--- Record set ---
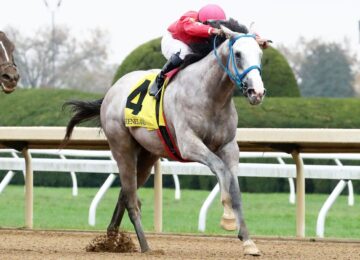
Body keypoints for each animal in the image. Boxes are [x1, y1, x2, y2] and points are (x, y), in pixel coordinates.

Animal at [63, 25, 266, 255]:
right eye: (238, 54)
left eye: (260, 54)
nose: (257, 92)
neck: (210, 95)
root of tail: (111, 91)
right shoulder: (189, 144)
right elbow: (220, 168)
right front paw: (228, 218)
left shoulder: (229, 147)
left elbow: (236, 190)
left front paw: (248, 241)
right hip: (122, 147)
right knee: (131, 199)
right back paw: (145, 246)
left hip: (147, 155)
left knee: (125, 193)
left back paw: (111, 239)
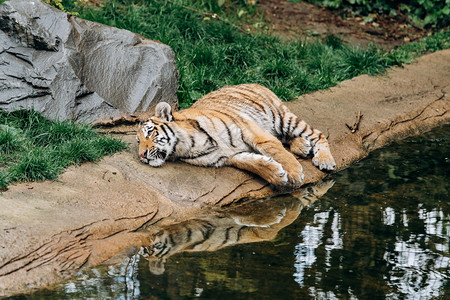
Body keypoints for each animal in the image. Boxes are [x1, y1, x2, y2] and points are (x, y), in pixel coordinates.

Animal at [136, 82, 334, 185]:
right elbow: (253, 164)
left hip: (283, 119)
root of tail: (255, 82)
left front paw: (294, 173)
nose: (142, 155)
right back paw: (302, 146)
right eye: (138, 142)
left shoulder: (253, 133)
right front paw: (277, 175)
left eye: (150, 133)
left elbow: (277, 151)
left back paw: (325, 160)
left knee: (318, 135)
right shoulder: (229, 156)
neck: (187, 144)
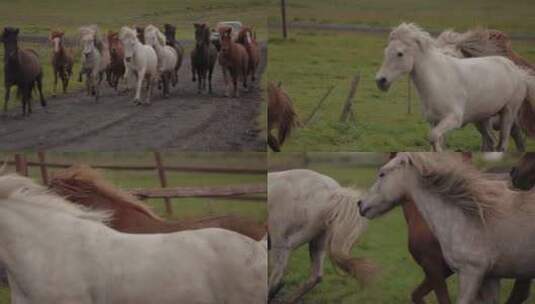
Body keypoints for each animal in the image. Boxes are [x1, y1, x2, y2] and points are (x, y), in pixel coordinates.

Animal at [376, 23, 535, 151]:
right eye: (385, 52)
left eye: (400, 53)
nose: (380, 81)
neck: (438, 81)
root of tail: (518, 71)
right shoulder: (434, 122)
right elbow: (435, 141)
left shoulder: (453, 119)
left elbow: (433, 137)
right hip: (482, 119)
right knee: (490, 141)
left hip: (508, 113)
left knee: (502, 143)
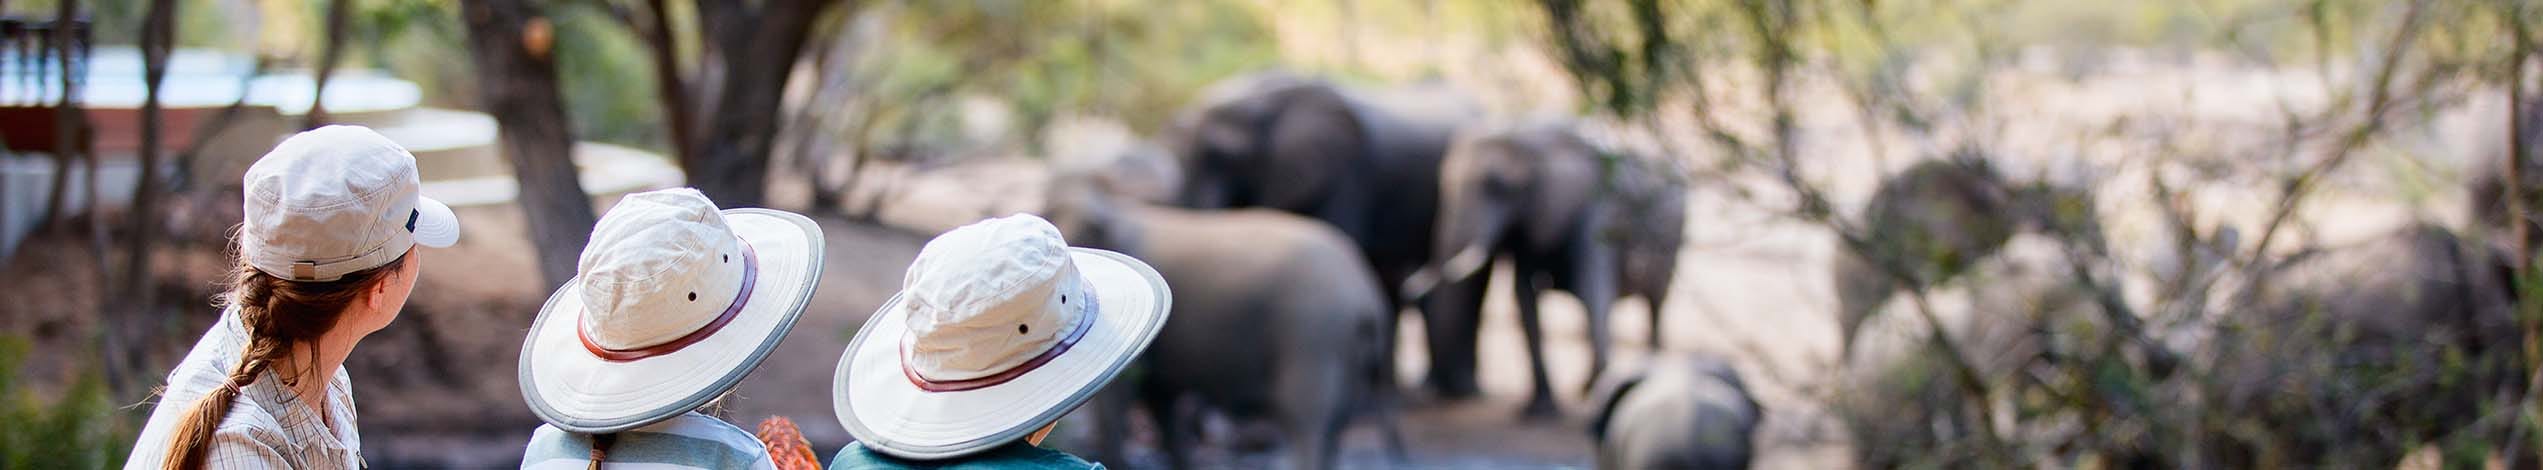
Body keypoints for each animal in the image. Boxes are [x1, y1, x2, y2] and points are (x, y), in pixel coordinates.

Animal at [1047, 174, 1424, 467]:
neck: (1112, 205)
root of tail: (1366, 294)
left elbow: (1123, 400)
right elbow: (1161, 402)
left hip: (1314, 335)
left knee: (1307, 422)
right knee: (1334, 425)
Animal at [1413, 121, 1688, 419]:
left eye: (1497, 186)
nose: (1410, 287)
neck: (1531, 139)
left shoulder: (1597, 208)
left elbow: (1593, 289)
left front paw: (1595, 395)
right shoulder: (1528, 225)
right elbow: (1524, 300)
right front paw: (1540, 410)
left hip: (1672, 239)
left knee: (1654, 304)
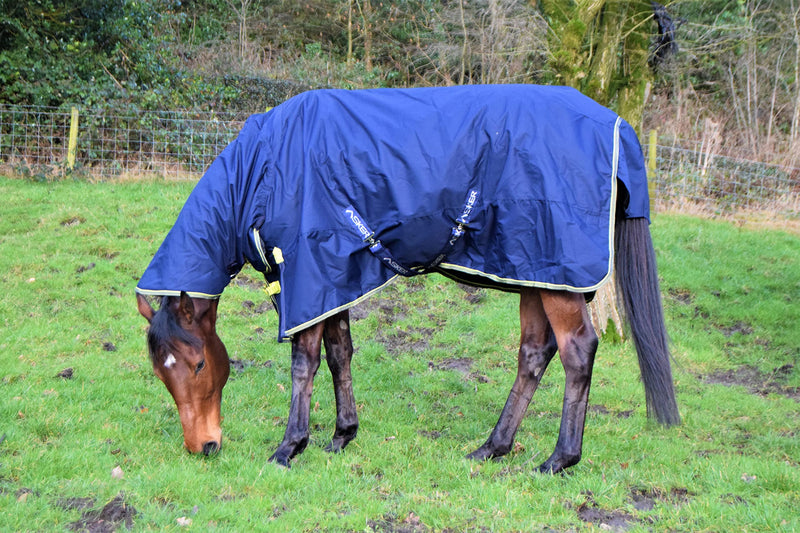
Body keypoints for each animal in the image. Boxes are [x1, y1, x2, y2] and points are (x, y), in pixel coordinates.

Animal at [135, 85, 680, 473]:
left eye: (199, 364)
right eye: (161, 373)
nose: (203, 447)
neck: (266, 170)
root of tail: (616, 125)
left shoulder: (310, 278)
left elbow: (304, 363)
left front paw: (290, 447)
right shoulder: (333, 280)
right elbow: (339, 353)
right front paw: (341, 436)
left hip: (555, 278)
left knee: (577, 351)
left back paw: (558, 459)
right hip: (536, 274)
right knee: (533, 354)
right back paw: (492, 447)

--- Your task ---
Repeat the listing verbatim. Skip the pictures.

--- Written response ---
Body keypoints for each animal in the image. Boxes are [x1, y1, x2, y2] and points are (x, y), in pixel coordinates.

Animal at [63, 25, 266, 255]:
right eye: (238, 54)
left eye: (260, 54)
nose: (257, 92)
neck: (210, 95)
root of tail: (111, 91)
right shoulder: (189, 144)
right elbow: (220, 168)
right front paw: (228, 218)
left shoulder: (229, 147)
left elbow: (236, 190)
left front paw: (248, 241)
right hip: (122, 147)
right knee: (131, 199)
right back paw: (145, 246)
left hip: (147, 155)
left knee: (125, 193)
left back paw: (111, 239)
Body keypoints for each animal in the image. Boxes are [x1, y1, x2, y2] and points are (x, y), in pixel coordinates.

Animal at [136, 82, 334, 185]:
right elbow: (253, 164)
left hip: (283, 119)
root of tail: (255, 82)
left front paw: (294, 173)
nose: (142, 155)
right back paw: (302, 146)
right eye: (138, 142)
left shoulder: (253, 133)
right front paw: (277, 175)
left eye: (150, 133)
left elbow: (277, 151)
left back paw: (325, 160)
left knee: (318, 135)
right shoulder: (229, 156)
neck: (187, 144)
Body keypoints for each animal in the image. Boxes are [x1, y1, x2, y2] and points are (x, y), in pixel coordinates.

Animal at [376, 23, 535, 151]:
right eye: (385, 52)
left eye: (400, 53)
nose: (380, 81)
neck: (438, 81)
root of tail: (518, 71)
right shoulder: (434, 122)
right elbow: (435, 141)
left shoulder: (453, 119)
left elbow: (433, 137)
right hip: (482, 119)
right knee: (490, 141)
left hip: (508, 113)
left knee: (502, 143)
Body keypoints for each animal in the image. Boxes are [x1, y1, x2, y2] and points are (x, y), in pixel coordinates.

Animal at [1047, 174, 1424, 467]:
neck: (1112, 205)
root of tail: (1366, 294)
left elbow: (1123, 400)
right elbow: (1161, 402)
left hip: (1314, 335)
left knee: (1307, 422)
right knee: (1334, 425)
Animal at [1413, 121, 1688, 419]:
left eye: (1497, 186)
nose: (1410, 287)
neck: (1531, 139)
left shoulder: (1597, 208)
left elbow: (1593, 289)
left front paw: (1595, 395)
right shoulder: (1528, 225)
right elbow: (1524, 300)
right front paw: (1540, 410)
left hip: (1672, 239)
left knee: (1654, 304)
Body keypoints for each animal in the image. Boxes are [x1, y1, x2, y2] and points are (x, y), in pixel coordinates.

Animal at [135, 85, 680, 473]:
left eye: (199, 364)
right eye: (161, 373)
nose: (203, 447)
neck: (266, 170)
root of tail: (616, 125)
left shoulder: (310, 278)
left elbow: (304, 363)
left front paw: (290, 447)
right shoulder: (333, 280)
right elbow: (339, 353)
right front paw: (341, 436)
left hip: (555, 278)
left knee: (577, 351)
left back paw: (558, 459)
right hip: (536, 274)
right knee: (533, 354)
right back paw: (492, 447)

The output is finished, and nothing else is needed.